Happy days! We thought we'd live forever.
Old beer in new bottles. Old jokes in new people.
I told young John Hickenlooper a joke his dad taught me. It worked like this: His dad would say to me, no matter where we were, "Are you a member of the Turtle Club?" I had no choice but to bellow at the top of my lungs, "YOU BET YOUR ASS I AM!"
I could do the same thing to his dad. On some particularly solemn and sacred occasion, such as the swearing in of new fraternity brothers, I might whisper to him, "Are you a member of the Turtle Club?" He would have no choice but to bellow at the top of his lungs, "YOU BET YOUR ASS I AM!"
45
Another old joke: "Hello, my name is Spalding. No doubt you've played with my balls." It doesn't work anymore because Spalding is no longer a major manufacturer of athletic equipment, just as Lieber Gold Medal Beer is no longer a popular recreational drug in the Middle West, and just as the Vonnegut Hardware Company is no longer a manufacturer and retailer of durable and eminently practical goods out that way.
The hardware company was put out of business fair and square by livelier competitors. The Indianapolis Brewery was shut down by Article XVIII of the United States Constitution, which declared in 1919 that the manufacture, sale, or transportation of intoxicating liquors was against the law.
The Indianapolis humorist Kin Hubbard said about Prohibition that it was "better than no liquor at all." Intoxicating liquors did not become lawful again until 1933. By then, the bootlegger Al Capone owned Chicago, and Joseph P. Kennedy, father of a murdered-President-to-be, was a multimillionaire.
At the daybreak that followed the opening of Joe Petro III's and my show in Denver, a Sunday, I awoke alone in a room in the oldest hotel there, the Oxford. I knew where I was and how I had gotten there. It wasn't as though I had been drunk as a hooty-owl on Grandfather's beer the night before.
I dressed and stepped outside. Nobody else I could see was up yet. There were no moving vehicles. If free will had chosen to kick in again at that moment, and I had been off balance and so fallen down, nobody would have run over me.
The best thing to be when free will kicks in, probably, is a Mbuti, a Pygmy in a rain forest in Zaire, Africa.
Two hun
dred yards from my hotel was the husk of what used to be the throbbing heart of the city, its turgid auricles and ventricles. I mean its passenger railroad station. It was completed in 1880. Only two trains a day stop there now.
I myself was antique enough to remember as terrific music the hissing and rolling thunder of steam locomotives, and their mournful whistles, and the metronomic clicks of wheels on joints in the rails, and the apparent rise and fall, thanks to the Doppler effect, of the pitch of warning bells at crossings.
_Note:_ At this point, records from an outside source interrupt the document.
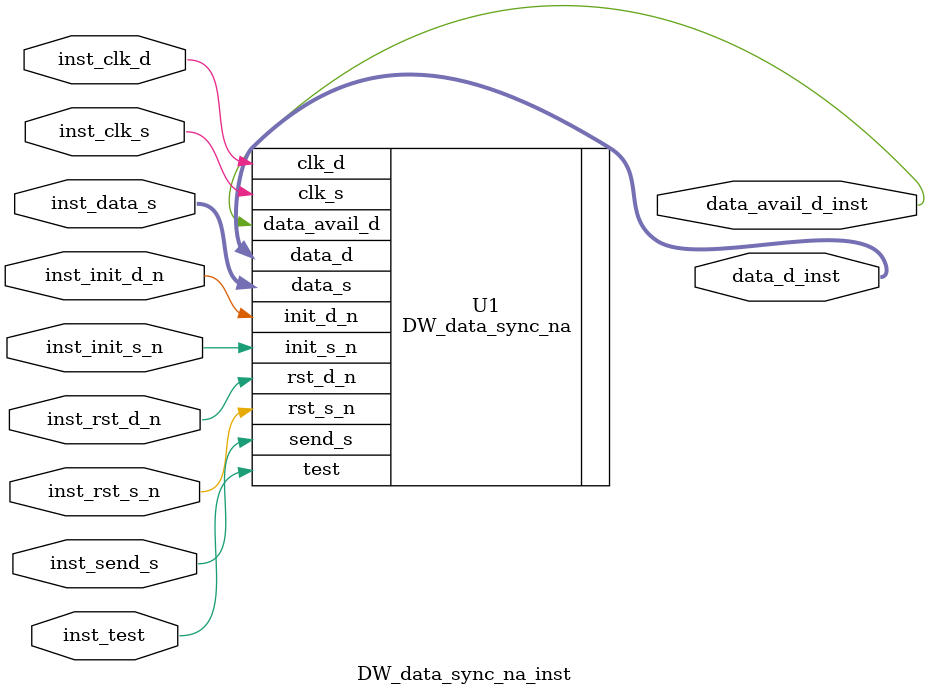
<source format=v>
module DW_data_sync_na_inst( inst_clk_s, inst_rst_s_n, inst_init_s_n, inst_send_s, inst_data_s, 
		inst_clk_d, inst_rst_d_n, inst_init_d_n, inst_test, data_avail_d_inst, 
		data_d_inst );

parameter width = 8;
parameter f_sync_type = 2;
parameter tst_mode = 0;
parameter verif_en = 2;


input inst_clk_s;
input inst_rst_s_n;
input inst_init_s_n;
input inst_send_s;
input [width-1 : 0] inst_data_s;
input inst_clk_d;
input inst_rst_d_n;
input inst_init_d_n;
input inst_test;
output data_avail_d_inst;
output [width-1 : 0] data_d_inst;

    // Instance of DW_data_sync_na
    DW_data_sync_na #(width, f_sync_type, tst_mode, verif_en)
	  U1 ( .clk_s(inst_clk_s), .rst_s_n(inst_rst_s_n), 
.init_s_n(inst_init_s_n), .send_s(inst_send_s), .data_s(inst_data_s), 
.clk_d(inst_clk_d), .rst_d_n(inst_rst_d_n), .init_d_n(inst_init_d_n), 
.test(inst_test), .data_avail_d(data_avail_d_inst), .data_d(data_d_inst) );

endmodule


</source>
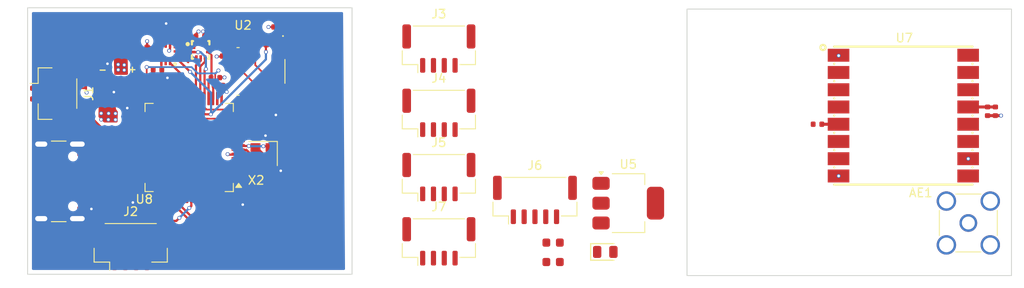
<source format=kicad_pcb>
(kicad_pcb
	(version 20241229)
	(generator "pcbnew")
	(generator_version "9.0")
	(general
		(thickness 1.6)
		(legacy_teardrops no)
	)
	(paper "A4")
	(layers
		(0 "F.Cu" signal)
		(2 "B.Cu" signal)
		(9 "F.Adhes" user "F.Adhesive")
		(11 "B.Adhes" user "B.Adhesive")
		(13 "F.Paste" user)
		(15 "B.Paste" user)
		(5 "F.SilkS" user "F.Silkscreen")
		(7 "B.SilkS" user "B.Silkscreen")
		(1 "F.Mask" user)
		(3 "B.Mask" user)
		(17 "Dwgs.User" user "User.Drawings")
		(19 "Cmts.User" user "User.Comments")
		(21 "Eco1.User" user "User.Eco1")
		(23 "Eco2.User" user "User.Eco2")
		(25 "Edge.Cuts" user)
		(27 "Margin" user)
		(31 "F.CrtYd" user "F.Courtyard")
		(29 "B.CrtYd" user "B.Courtyard")
		(35 "F.Fab" user)
		(33 "B.Fab" user)
		(39 "User.1" user)
		(41 "User.2" user)
		(43 "User.3" user)
		(45 "User.4" user)
	)
	(setup
		(pad_to_mask_clearance 0)
		(allow_soldermask_bridges_in_footprints no)
		(tenting front back)
		(pcbplotparams
			(layerselection 0x00000000_00000000_55555555_5755f5ff)
			(plot_on_all_layers_selection 0x00000000_00000000_00000000_00000000)
			(disableapertmacros no)
			(usegerberextensions no)
			(usegerberattributes yes)
			(usegerberadvancedattributes yes)
			(creategerberjobfile yes)
			(dashed_line_dash_ratio 12.000000)
			(dashed_line_gap_ratio 3.000000)
			(svgprecision 4)
			(plotframeref no)
			(mode 1)
			(useauxorigin no)
			(hpglpennumber 1)
			(hpglpenspeed 20)
			(hpglpendiameter 15.000000)
			(pdf_front_fp_property_popups yes)
			(pdf_back_fp_property_popups yes)
			(pdf_metadata yes)
			(pdf_single_document no)
			(dxfpolygonmode yes)
			(dxfimperialunits yes)
			(dxfusepcbnewfont yes)
			(psnegative no)
			(psa4output no)
			(plot_black_and_white yes)
			(plotinvisibletext no)
			(sketchpadsonfab no)
			(plotpadnumbers no)
			(hidednponfab no)
			(sketchdnponfab yes)
			(crossoutdnponfab yes)
			(subtractmaskfromsilk no)
			(outputformat 1)
			(mirror no)
			(drillshape 1)
			(scaleselection 1)
			(outputdirectory "")
		)
	)
	(net 0 "")
	(net 1 "+3.3V")
	(net 2 "/SPI3_MOSI")
	(net 3 "/SPI3_MISO")
	(net 4 "GND")
	(net 5 "/SPI3_SCK")
	(net 6 "/USB_FS_DP")
	(net 7 "/OSC_OUT")
	(net 8 "Net-(C16-Pad1)")
	(net 9 "Net-(U8-NRST)")
	(net 10 "Net-(U8-VCAP_2)")
	(net 11 "/USB_FS_DN")
	(net 12 "Net-(U8-VCAP_1)")
	(net 13 "/SPI1_MOSI")
	(net 14 "/SPI1_SCK")
	(net 15 "/SPI1_MISO")
	(net 16 "/SPI5_NSS")
	(net 17 "+5V")
	(net 18 "/SPI1_NSS")
	(net 19 "Net-(U2-~{HOLD}{slash}~{RESET}{slash}IO_{3})")
	(net 20 "Net-(U2-~{WP}{slash}IO_{2})")
	(net 21 "/SPI2_NSS")
	(net 22 "/UART5_TX")
	(net 23 "/UART5_RX")
	(net 24 "Net-(U8-PA11)")
	(net 25 "/USART1_RX")
	(net 26 "/USART6_TX")
	(net 27 "/USART1_TX")
	(net 28 "Net-(U8-VDDA)")
	(net 29 "Net-(U8-PA12)")
	(net 30 "/BOOT1")
	(net 31 "/OSC_IN")
	(net 32 "/USART6_RX")
	(net 33 "unconnected-(U8-VBAT-Pad1)")
	(net 34 "unconnected-(U8-PC13-Pad2)")
	(net 35 "/OSC32_IN")
	(net 36 "/OSC32_OUT")
	(net 37 "/SPI2_MISO")
	(net 38 "/SPI2_MOSI")
	(net 39 "/UART4_TX")
	(net 40 "/UART4_RX")
	(net 41 "/USART2_TX")
	(net 42 "/USART2_RX")
	(net 43 "unconnected-(U8-PC4-Pad24)")
	(net 44 "unconnected-(U8-PC5-Pad25)")
	(net 45 "unconnected-(U8-PB0-Pad26)")
	(net 46 "unconnected-(U8-PB1-Pad27)")
	(net 47 "/USART3_TX")
	(net 48 "/USART3_RX")
	(net 49 "unconnected-(U8-PB12-Pad33)")
	(net 50 "/SPI2_SCK")
	(net 51 "unconnected-(U8-PB14-Pad35)")
	(net 52 "unconnected-(U8-PB15-Pad36)")
	(net 53 "unconnected-(U8-PC8-Pad39)")
	(net 54 "unconnected-(U8-PC9-Pad40)")
	(net 55 "unconnected-(U8-PA8-Pad41)")
	(net 56 "unconnected-(U8-PA9-Pad42)")
	(net 57 "unconnected-(U8-PA10-Pad43)")
	(net 58 "unconnected-(U8-PA13-Pad46)")
	(net 59 "unconnected-(U8-PA14-Pad49)")
	(net 60 "unconnected-(U8-PA15-Pad50)")
	(net 61 "unconnected-(U8-PB3-Pad55)")
	(net 62 "unconnected-(U8-PB4-Pad56)")
	(net 63 "Net-(U8-BOOT0)")
	(net 64 "unconnected-(U8-PB8-Pad61)")
	(net 65 "unconnected-(U8-PB9-Pad62)")
	(net 66 "Net-(P2-CC)")
	(net 67 "unconnected-(P2-VCONN-PadB5)")
	(net 68 "Net-(AE1-A)")
	(net 69 "Net-(D3-Pad2)")
	(net 70 "/PWM_2")
	(net 71 "/PWM_1")
	(net 72 "/PWM_3")
	(net 73 "/PWM_8")
	(net 74 "/PWM_5")
	(net 75 "/PWM_7")
	(net 76 "/PWM_6")
	(net 77 "/SPI3_NSS")
	(net 78 "/Lora_RES")
	(net 79 "unconnected-(U7-DIO1-Pad15)")
	(net 80 "unconnected-(U7-DIO2-Pad16)")
	(net 81 "unconnected-(U7-DIO4-Pad12)")
	(net 82 "unconnected-(U7-DIO5-Pad7)")
	(net 83 "unconnected-(U7-DIO0-Pad14)")
	(net 84 "unconnected-(U7-DIO3-Pad11)")
	(net 85 "unconnected-(U1-RESV-Pad11)")
	(net 86 "unconnected-(U1-RESV-Pad10)")
	(net 87 "/IMU_INT")
	(net 88 "unconnected-(U1-RESV-Pad3)")
	(net 89 "unconnected-(U1-RESV-Pad2)")
	(net 90 "/BMP_INT")
	(net 91 "/PWM_4")
	(footprint "Connector_USB:USB_C_Receptacle_GCT_USB4105-xx-A_16P_TopMnt_Horizontal" (layer "F.Cu") (at 115.233951 77.924591 -90))
	(footprint "PCM_JLCPCB:R_0402" (layer "F.Cu") (at 121.813951 75.574591 180))
	(footprint "PCM_JLCPCB:C_0402" (layer "F.Cu") (at 129.113951 61.249591))
	(footprint "PCM_JLCPCB:R_0402" (layer "F.Cu") (at 204 71.3))
	(footprint "Connector_JST:JST_GH_BM04B-GHS-TBT_1x04-1MP_P1.25mm_Vertical" (layer "F.Cu") (at 124.513951 85.424591))
	(footprint "PCM_JLCPCB:C_0402" (layer "F.Cu") (at 142.413951 70.274591))
	(footprint "PCM_JLCPCB:R_0402" (layer "F.Cu") (at 129.613951 66.374591 90))
	(footprint "PCM_JLCPCB:R_0402" (layer "F.Cu") (at 141.563951 60.024591 180))
	(footprint "Crystal:Crystal_SMD_2520-4Pin_2.5x2.0mm" (layer "F.Cu") (at 139.831415 74.696732 180))
	(footprint "Connector_JST:JST_GH_BM04B-GHS-TBT_1x04-1MP_P1.25mm_Vertical" (layer "F.Cu") (at 160.18 77.425))
	(footprint "Connector_JST:JST_GH_BM04B-GHS-TBT_1x04-1MP_P1.25mm_Vertical" (layer "F.Cu") (at 160.18 69.975))
	(footprint "Connector_Coaxial:SMA_Amphenol_901-144_Vertical" (layer "F.Cu") (at 221.46 82.75))
	(footprint "PCM_JLCPCB:C_0402" (layer "F.Cu") (at 128.113951 66.374591 90))
	(footprint "PCM_JLCPCB:R_0402" (layer "F.Cu") (at 120.5 74.15 -90))
	(footprint "Package_TO_SOT_SMD:SOT-223-3_TabPin2" (layer "F.Cu") (at 182.1 80.45))
	(footprint "Package_QFP:LQFP-64_10x10mm_P0.5mm" (layer "F.Cu") (at 131.281415 73.996732 180))
	(footprint "easyeda2kicad:LGA-14_L3.0-W2.5-P0.50-TL" (layer "F.Cu") (at 128.563951 63.109591 180))
	(footprint "PCM_JLCPCB:C_0402" (layer "F.Cu") (at 132.563951 61.099591))
	(footprint "PCM_JLCPCB:D_0805" (layer "F.Cu") (at 179.44 86.105))
	(footprint "PCM_JLCPCB:C_0402" (layer "F.Cu") (at 124.763951 79.199591 -90))
	(footprint "PCM_JLCPCB:C_0402" (layer "F.Cu") (at 127.213951 66.374591 90))
	(footprint "Connector_JST:JST_GH_BM05B-GHS-TBT_1x05-1MP_P1.25mm_Vertical" (layer "F.Cu") (at 171.3 80.075))
	(footprint "Package_SO:SOIC-8_5.3x5.3mm_P1.27mm" (layer "F.Cu") (at 139.563951 65.174591 -90))
	(footprint "PCM_JLCPCB:R_0402"
		(layer "F.Cu")
		(uuid "5cba70d3-a2cf-4fa8-99bb-7e9e73808c53")
		(at 134.313951 65.899591 180)
		(descr "Resistor SMD 0402 (1005 Metric), square (rectangular) end terminal, IPC_7351 nominal, (Body size source: IPC-SM-782 page 72, https://www.pcb-3d.com/wordpress/wp-content/uploads/ipc-sm-782a_amendment_1_and_2.pdf), generated with kicad-footprint-generator")
		(tags "resistor")
		(property "Reference" "R15"
			(at -1.05 -0.85 0)
			(layer "F.SilkS")
			(hide yes)
			(uuid "106e47f0-fce5-459d-9366-3b11823f6e1a")
			(effects
				(font
					(size 0.8 0.8)
					(thickness 0.15)
				)
				(justify right)
			)
		)
		(property "Value" "5.1kΩ"
			(at 0 0.2 0)
			(layer "F.Fab")
			(hide yes)
			(uuid "2516d80e-76ec-446c-a7f5-e417c058fe13")
			(effects
				(font
					(size 0.25 0.25)
					(thickness 0.04)
				)
			)
		)
		(property "Datasheet" "https://www.lcsc.com/datasheet/lcsc_datasheet_2206010045_UNI-ROYAL-Uniroyal-Elec-0402WGF5101TCE_C25905.pdf"
			(at 0 0 180)
			(unlocked yes)
			(layer "F.Fab")
			(hide yes)
			(uuid "15ad6ba4-506f-49ea-bd55-3b4abf3c6810")
			(effects
				(font
					(size 1.27 1.27)
					(thickness 0.15)
				)
			)
		)
		(property "Description" "62.5mW Thick Film Resistors 50V ±100ppm/°C ±1% 5.1kΩ 0402 Chip Resistor - Surface Mount ROHS"
			(at 0 0 180)
			(unlocked yes)
			(layer "F.Fab")
			(hide yes)
			(uuid "d9c6eb2b-0dc0-4d74-ac22-45a053765175")
			(effects
				(font
					(size 1.27 1.27)
					(thickness 0.15)
				)
			)
		)
		(property "Stock" "2504561"
			(at 0 0 180)
			(unlocked yes)
			(layer "F.Fab")
			(hide yes)
			(uuid "09164ea3-3f3d-4d15-8ca7-8824e1239db3")
			(effects
				(font
					(size 1 1)
					(thickness 0.15)
				)
			)
		)
		(property "Price" "0.004USD"
			(at 0 0 180)
			(unlocked yes)
			(layer "F.Fab")
			(hide yes)
			(uuid "283faed6-ae40-410c-a0b7-c7ff2873f1e7")
			(effects
				(font
					(size 1 1)
					(thickness 0.15)
				)
			)
		)
		(property "Process" "SMT"
			(at 0 0 180)
			(unlocked yes)
			(layer "F.Fab")
			(hide yes)
			(uuid "211b5a63-a7fe-4bc4-aac3-8b2596ffa8cc")
			(effects
				(font
					(size 1 1)
					(thickness 0.15)
				)
			)
		)
		(property "Attrition Qty" "10"
			(at 0 0 180)
			(unlocked yes)
			(layer "F.Fab")
			(hide yes)
			(uuid "83d6f1bc-98b8-4ea3-865b-3b425d28fe2b")
			(effects
				(font
					(size 1 1)
					(thickness 0.15)
				)
			)
		)
		(property "Class" "Basic Component"
			(at 0 0 180)
			(unlocked yes)
			(layer "F.Fab")
			(hide yes)
			(uuid "9c98e00f-5674-4e7a-9e5c-f732d992ad2b")
			(effects
				(font
					(size 1 1)
					(thickness 0.15)
				)
			)
		)
		(property "Category" "Resistors,Chip Resistor - Surface Mount"
			(at 0 0 180)
			(unlocked yes)
			(layer "F.Fab")
			(hide yes)
			(uuid "6c399c41-46b6-47b1-b6cf-4ccbdca0d8ef")
			(effects
				(font
					(size 1 1)
					(thickness 0.15)
				)
			)
		)
		(property "Part" "0402WGF5101TCE"
			(at 0 0 180)
			(unlocked yes)
			(layer "F.Fab")
			(hid
... [279659 chars truncated]
</source>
I remembered labor history, too, because the first effective strikes by American working people for better pay, and more respect, and safer working conditions, were called against the railroads. And then against owners of coal mines and steel mills and textile mills, and on and on. Much blood was shed in what appeared to most members of my generation of American writers to be battles as worth fighting as any against a foreign enemy.
The optimism that infused so much of our writing was based on our belief that after Magna Carta, and then the Declaration of Independence, and then the Bill of Rights, and then the Emancipation Proclamation, and then Article XIX of the Constitution, which in 1920 entitled women to vote, some scheme for economic justice could also be devised. That was the logical next step.
And even in 1996, I in speeches propose the following amendments to the Constitution:
Article XXVIII: Every newborn shall be sincerely welcomed and cared for until maturity.
Article XXIX: Every adult who needs it shall be given meaningful work to do, at a living wage.
What we have created instead, as customers and employees and investors, is mountains of paper wealth so enormous that a handful of people in charge of them can take millions and billions for themselves without hurting anyone. Apparently.